The greatest piano technique on recording
Joseph L. Renouf | Connecticut | 11/01/2007
(5 out of 5 stars)
"This recording is a glimmer into piano playing's past, one filled with keyboard giants, redwood trees, not the puny, the indistinguishable, the faceless drones of today's mechanized generation that churns out pianists from the assembly line. Saperton's name deserves a place among the most celebrated legends of the past -- Rachmaninoff, Cortot, Rosenthal, Friedman, Hofmann, Lhevinne -- those, in short, who "knew no difficulties."
And unlike most other greats (I would give anything to hear one of Rachmaninoff's etudes), Saperton has given us a complete set of Chopin's pianistic bible, one unparalleled in elegance, clarity, freedom of rubato, pure pianism. It may not always have the depth and devil-may-care romantic abandonment of Cortot's set, but Saperton's phrasing, voicing, pedaling, clarity, and lightness are from another world entirely, Cortot takes us to the limits of HUMAN experiences, telling of military conquests, forbidden amorous encounters, midnight rides, but Saperton transcends, elevating our senses to where live the sprites and will-o'-the-wisps, into the ethereal mists, beyond the turmoil and bloodshed of a fallen race. This is the beauty of sound itself. If the gods could breathe music into our ears while we sleep, they would chant such sounds.
But oh, what a tragedy that Saperton has left us only this one record of his genius! After all, he had recorded all 53 Godowsky studies on the Chopin etudes, many of which were lost in the melting-down for the war effort. Each one of the 11 on this disc is a marvel in polyphonic playing, a transcendental realization of Godowsky's wayward salon harmonies. Listen especially to the otherworldly flight of Saperton's fingers in the "Ignis Fatuus" based on the chromatic etude, or the final recrafting of the melody in the second nouvelle etude, played with a trailing rubato into a smorzando.

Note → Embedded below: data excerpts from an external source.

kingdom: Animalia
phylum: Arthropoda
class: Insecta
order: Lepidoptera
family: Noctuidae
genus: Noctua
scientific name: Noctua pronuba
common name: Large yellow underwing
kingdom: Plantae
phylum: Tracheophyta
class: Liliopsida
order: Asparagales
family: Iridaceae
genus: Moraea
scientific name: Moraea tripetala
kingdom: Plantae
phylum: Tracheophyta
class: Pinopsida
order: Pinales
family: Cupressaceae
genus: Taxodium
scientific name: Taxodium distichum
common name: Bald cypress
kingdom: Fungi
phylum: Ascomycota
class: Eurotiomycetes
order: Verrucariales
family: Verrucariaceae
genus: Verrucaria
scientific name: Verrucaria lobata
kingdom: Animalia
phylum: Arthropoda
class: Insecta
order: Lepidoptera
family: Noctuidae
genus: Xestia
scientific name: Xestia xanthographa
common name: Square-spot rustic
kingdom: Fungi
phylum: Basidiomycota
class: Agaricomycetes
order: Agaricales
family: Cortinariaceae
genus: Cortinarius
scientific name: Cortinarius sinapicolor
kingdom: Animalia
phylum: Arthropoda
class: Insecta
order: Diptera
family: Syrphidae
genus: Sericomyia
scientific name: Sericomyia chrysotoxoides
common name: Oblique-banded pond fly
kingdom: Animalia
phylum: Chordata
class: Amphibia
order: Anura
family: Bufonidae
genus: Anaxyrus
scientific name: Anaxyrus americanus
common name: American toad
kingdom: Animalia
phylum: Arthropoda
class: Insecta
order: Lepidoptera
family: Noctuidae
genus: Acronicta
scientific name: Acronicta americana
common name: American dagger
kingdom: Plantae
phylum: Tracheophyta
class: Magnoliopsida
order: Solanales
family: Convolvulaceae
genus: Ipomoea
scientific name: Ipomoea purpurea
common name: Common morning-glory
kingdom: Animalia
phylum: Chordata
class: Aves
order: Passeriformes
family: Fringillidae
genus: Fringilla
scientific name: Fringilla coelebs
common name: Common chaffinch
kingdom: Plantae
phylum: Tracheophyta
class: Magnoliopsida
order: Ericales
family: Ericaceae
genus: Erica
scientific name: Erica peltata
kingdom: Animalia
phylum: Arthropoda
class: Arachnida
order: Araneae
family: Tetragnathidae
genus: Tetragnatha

And as for the etudes themselves, we have never, and it goes without saying, will never, hear the like of this technique again -- not in performance, not on recording, nowhere. Even Lhevinne and Friedman would have had to bow their heads in awe at Saperton's double thirds -- the precision of touch, the suppleness, the dynamic contrasts (note the double passage in descending lateral motion thirds). And Cortot's comment about the importance of the French jeux perle touch in the black key etude is best exemplified by Saperton's pearly touch. The Winter Wind etude bites and hisses (with a climactic double-octave return to the main theme), having more fire than Lhevinne's more orchestral rendering. The Revolutionary, pallid and hackneyed in the hands of a Perahia, crude when pounded out by a hairy caveman like Gavrilov, becomes a perfect blend of dexterity and passion with Saperton, whose left hand is played with the charging energy of cavalry sharply contrasted against the cries of the multitude in the treble.
Chopin would have liked Saperton, and the misanthropic Pole didn't like much. Listen, and you'll hear elegance at its highest level, the way Chopin was meant to be played. Saperton cannot be overlooked by anyone who claims knowledge about the piano. The day will come, whether in this life or the next, when he is crowned with laurels for his achievements.